Replacing parts or tools at sea is not as simple as ordering replacements and having them delivered. Some items can take weeks to arrive, or they may no longer be made. Wasp-class amphibious assault ship USS Essex (LHD 2) and Combat Logistics Battalion 13, 13th Marine Expeditionary Unit, are addressing supply chain challenges by using embarked 3D printers, providing our team with additive and subtractive manufacturing capabilities.
RIMPAC 2026 will feature approximately 40 experimentation initiatives, each with a respective Department of War or Department of the Navy sponsor, as part of the Fleet Experimentation Program (FLEX). Experimentation initiatives will be conducted during all phases of RIMPAC execution, including while units are pierside, underway, and aboard U.S. Navy and partner nation units. By exposing the Fleet to emerging capabilities, RIMPAC enables experimentation, providing stakeholders real-world warfighter feedback early in the acquisition process.
“We’re able to manufacture parts on site at the point of need,” said Gunnery Sgt. Samuel Margarini, 3D Printing Team non-commissioned officer in charge, assigned to Combat Logistics Battalion 13, 13th Marine Expeditionary Unit. “Whether it’s for the ship, the Marine Corps, or aviation, we’re able to solve problems without waiting on the supply chain.”
Though this capability currently does not solve all supply chain issues, it does break away from traditional manufacturing.
The processes of additive and subtractive manufacturing build or remove material from an object layer by layer from a digital model. The process begins when parts or product specifications that require a replacement are brought to the 3D printing team. The team then measures, designs a digital model, and prints a plastic prototype to verify the dimensions before producing the final product. More complex parts require technicians to use a 3D scanner to capture detailed measurements for digital recreation.

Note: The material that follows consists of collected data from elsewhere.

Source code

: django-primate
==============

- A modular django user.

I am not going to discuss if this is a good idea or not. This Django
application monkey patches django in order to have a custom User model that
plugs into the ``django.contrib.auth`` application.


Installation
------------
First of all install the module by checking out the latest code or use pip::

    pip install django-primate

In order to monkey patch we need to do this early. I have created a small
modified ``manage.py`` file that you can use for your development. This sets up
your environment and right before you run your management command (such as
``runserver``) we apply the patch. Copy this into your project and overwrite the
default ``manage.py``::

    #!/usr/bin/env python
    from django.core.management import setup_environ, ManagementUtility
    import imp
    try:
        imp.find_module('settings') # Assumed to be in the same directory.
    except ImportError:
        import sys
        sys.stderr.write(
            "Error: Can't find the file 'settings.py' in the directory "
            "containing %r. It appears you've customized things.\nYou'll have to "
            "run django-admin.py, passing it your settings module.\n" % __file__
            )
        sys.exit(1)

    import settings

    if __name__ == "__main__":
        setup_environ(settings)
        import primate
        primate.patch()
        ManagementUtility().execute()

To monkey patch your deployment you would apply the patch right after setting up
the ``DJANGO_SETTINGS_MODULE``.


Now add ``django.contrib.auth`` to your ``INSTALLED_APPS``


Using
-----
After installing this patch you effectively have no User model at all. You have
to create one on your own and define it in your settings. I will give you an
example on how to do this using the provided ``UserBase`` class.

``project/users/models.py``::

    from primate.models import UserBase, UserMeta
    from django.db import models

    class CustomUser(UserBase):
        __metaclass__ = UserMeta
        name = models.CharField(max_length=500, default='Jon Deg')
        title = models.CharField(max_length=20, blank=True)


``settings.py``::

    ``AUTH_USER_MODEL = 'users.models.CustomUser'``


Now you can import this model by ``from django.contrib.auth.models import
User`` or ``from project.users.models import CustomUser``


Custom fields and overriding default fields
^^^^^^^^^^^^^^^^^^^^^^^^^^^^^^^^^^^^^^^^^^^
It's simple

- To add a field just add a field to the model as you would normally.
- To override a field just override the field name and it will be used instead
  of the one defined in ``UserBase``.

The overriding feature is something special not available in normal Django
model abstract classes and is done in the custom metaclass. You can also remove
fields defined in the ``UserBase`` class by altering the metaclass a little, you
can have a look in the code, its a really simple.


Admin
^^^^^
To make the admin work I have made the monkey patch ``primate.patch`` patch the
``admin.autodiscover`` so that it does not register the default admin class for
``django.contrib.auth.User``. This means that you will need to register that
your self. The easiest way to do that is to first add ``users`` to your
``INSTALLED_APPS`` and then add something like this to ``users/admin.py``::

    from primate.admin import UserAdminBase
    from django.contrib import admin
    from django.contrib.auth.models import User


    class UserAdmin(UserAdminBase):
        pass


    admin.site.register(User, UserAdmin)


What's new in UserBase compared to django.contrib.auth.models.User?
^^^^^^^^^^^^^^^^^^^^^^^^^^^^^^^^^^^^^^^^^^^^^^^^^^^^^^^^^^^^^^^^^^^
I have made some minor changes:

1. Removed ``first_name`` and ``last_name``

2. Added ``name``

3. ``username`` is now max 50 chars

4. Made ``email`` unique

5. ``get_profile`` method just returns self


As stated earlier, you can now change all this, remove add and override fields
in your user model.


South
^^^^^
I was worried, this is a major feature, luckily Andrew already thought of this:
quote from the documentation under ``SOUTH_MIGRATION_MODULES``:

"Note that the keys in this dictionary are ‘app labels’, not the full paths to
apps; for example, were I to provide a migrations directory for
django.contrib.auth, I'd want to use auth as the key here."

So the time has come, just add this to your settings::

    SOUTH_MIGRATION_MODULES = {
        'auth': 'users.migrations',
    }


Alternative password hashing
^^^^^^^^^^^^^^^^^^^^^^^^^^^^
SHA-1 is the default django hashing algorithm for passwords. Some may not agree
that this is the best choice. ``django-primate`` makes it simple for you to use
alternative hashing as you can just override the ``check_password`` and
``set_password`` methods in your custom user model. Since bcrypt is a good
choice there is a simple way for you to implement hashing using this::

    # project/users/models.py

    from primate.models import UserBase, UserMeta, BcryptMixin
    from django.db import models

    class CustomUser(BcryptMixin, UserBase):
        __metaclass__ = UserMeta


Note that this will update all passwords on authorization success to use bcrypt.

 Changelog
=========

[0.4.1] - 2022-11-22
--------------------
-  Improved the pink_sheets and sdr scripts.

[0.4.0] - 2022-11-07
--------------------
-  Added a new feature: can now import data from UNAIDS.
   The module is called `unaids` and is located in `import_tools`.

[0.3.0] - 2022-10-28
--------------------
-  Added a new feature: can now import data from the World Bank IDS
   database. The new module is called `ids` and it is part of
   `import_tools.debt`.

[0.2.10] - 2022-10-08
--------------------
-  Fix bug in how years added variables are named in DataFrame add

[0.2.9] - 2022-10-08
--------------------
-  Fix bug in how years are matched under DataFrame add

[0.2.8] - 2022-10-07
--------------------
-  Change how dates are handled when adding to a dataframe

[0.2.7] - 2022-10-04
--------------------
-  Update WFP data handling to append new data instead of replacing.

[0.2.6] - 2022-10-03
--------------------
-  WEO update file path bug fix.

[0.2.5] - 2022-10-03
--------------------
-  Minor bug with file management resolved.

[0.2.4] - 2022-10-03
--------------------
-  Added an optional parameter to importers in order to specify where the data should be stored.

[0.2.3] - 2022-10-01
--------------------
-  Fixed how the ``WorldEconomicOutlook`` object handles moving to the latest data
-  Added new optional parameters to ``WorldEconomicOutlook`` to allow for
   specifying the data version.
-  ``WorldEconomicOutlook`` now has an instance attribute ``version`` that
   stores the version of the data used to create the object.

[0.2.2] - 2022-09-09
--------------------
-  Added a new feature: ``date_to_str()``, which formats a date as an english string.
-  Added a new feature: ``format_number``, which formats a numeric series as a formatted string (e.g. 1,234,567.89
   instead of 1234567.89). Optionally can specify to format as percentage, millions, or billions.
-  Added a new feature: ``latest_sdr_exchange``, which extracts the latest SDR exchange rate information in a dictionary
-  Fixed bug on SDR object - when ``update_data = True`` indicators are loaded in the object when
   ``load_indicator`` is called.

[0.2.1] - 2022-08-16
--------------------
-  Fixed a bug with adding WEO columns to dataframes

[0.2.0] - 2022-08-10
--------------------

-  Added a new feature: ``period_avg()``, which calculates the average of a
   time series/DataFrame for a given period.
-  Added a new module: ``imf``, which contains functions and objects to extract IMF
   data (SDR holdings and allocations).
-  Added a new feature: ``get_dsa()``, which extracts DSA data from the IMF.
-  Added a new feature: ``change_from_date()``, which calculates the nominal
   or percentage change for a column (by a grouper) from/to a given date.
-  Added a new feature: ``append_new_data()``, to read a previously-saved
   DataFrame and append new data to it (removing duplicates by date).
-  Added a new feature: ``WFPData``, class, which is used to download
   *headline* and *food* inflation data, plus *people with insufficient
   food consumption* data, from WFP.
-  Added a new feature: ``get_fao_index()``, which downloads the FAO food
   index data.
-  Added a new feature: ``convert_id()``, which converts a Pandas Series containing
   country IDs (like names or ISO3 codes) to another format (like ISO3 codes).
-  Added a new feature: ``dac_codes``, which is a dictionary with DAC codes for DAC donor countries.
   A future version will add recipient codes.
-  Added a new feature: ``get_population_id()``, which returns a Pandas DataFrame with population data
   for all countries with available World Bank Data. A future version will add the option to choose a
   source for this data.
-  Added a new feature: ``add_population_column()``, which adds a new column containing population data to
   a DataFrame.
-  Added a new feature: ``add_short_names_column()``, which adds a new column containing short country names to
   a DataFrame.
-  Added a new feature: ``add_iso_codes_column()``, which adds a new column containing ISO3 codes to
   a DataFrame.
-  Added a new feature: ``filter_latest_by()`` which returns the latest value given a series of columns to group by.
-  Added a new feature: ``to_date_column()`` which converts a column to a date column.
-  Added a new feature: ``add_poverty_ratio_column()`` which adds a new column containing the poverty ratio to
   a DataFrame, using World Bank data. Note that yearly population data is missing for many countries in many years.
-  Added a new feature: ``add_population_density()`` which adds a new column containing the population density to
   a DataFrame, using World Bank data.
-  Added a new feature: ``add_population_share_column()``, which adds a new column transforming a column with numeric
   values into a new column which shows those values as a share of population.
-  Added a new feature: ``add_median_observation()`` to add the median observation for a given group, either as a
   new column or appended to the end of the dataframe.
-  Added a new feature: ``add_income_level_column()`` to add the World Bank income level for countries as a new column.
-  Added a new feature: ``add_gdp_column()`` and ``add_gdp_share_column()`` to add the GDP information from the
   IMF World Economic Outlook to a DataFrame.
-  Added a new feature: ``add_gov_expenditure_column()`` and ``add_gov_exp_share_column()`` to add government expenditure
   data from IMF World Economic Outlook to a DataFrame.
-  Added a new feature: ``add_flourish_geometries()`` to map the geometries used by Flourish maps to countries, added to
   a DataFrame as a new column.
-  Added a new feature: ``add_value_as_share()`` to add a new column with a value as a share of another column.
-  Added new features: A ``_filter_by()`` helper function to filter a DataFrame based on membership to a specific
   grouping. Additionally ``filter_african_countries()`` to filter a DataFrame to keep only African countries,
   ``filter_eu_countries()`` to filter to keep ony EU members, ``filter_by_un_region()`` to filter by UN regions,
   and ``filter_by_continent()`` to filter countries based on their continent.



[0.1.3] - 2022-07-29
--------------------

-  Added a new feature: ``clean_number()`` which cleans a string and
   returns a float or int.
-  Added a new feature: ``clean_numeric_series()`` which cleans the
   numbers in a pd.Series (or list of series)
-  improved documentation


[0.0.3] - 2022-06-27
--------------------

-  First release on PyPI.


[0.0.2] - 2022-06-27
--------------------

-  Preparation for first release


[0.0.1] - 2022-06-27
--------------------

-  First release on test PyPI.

According to Margarini, technicians use plastic prototypes—quicker to make than metal ones—to test design concepts before finalizing products. This streamlines confirmation of precise measurements and fit, saving time, reducing waste, and enabling design refinement before installation.
“The traditional process requires a department to submit a job and the supply department to track, receive, and issue parts," said U.S. Navy Cmdr. Jason Pirrallo, the supply officer aboard Essex. "This capability enables the entire manufacturing process to occur on the ship, reducing administrative hurdles and the time from job submission to receipt of parts."
For the ship’s Supply Department, 3D printing provides another tool to keep Essex mission-ready.
Pirrallo states that the 3D printing program has reduced the workload on parts orders and saved money across all departments, freeing funds for other essential priorities.
“If we’re in the middle of the ocean and something breaks, instead of waiting a week or two for a replacement, we’re able to get our equipment operational right there,” Margarini said. “There are many parts on ships that are no longer manufactured. Some manufacturers no longer exist, and some parts are simply obsolete. This technology helps supplement the supply system and keeps equipment operational.”
One of Essex’s mission sets is to operate as a forward-deployed medical ship and provide humanitarian aid during a crisis. Because of this, it is essential that medical equipment is readily available.
U.S. Navy Capt. David Foster, senior medical officer aboard Essex, notes that their equipment often consists of low-volume, high-acuity parts that can be easily produced by the 3D printing team. The team has already manufactured replacement room thermostat covers and oxygen storage parts that are unavailable for purchase.
“In the future, we’re hoping to manufacture actual pieces of medical equipment that could then be sterilized and potentially used with patient care,” Foster said. As more departments learn about additive and subtractive manufacturing, the program will expand. It will become more than just replacing broken parts. This tool lets Sailors and Marines solve problems on their own instead of waiting for outside help.
“I think a lot of people still don’t fully understand the capabilities,” Margarini said. “The more people understand the technology, the more you can push and challenge the technology and help advance it.”
By producing replacement components, custom tools, or solutions for ship departments, 3D printing keeps Essex ready at sea, one layer at a time.
Thirty nations, over 30 surface ships, five submarines, 15 national land forces, more than 206 aircraft and 30,000 personnel are participating in RIMPAC in and around the Hawaiian Islands, June 24 to July 31. The world's largest international maritime exercise, RIMPAC provides a unique training opportunity while fostering and sustaining cooperative relationships among participants critical to ensuring the safety of sea lanes and security on the world's oceans. RIMPAC 2026 is the 30th exercise in the series that began in 1971.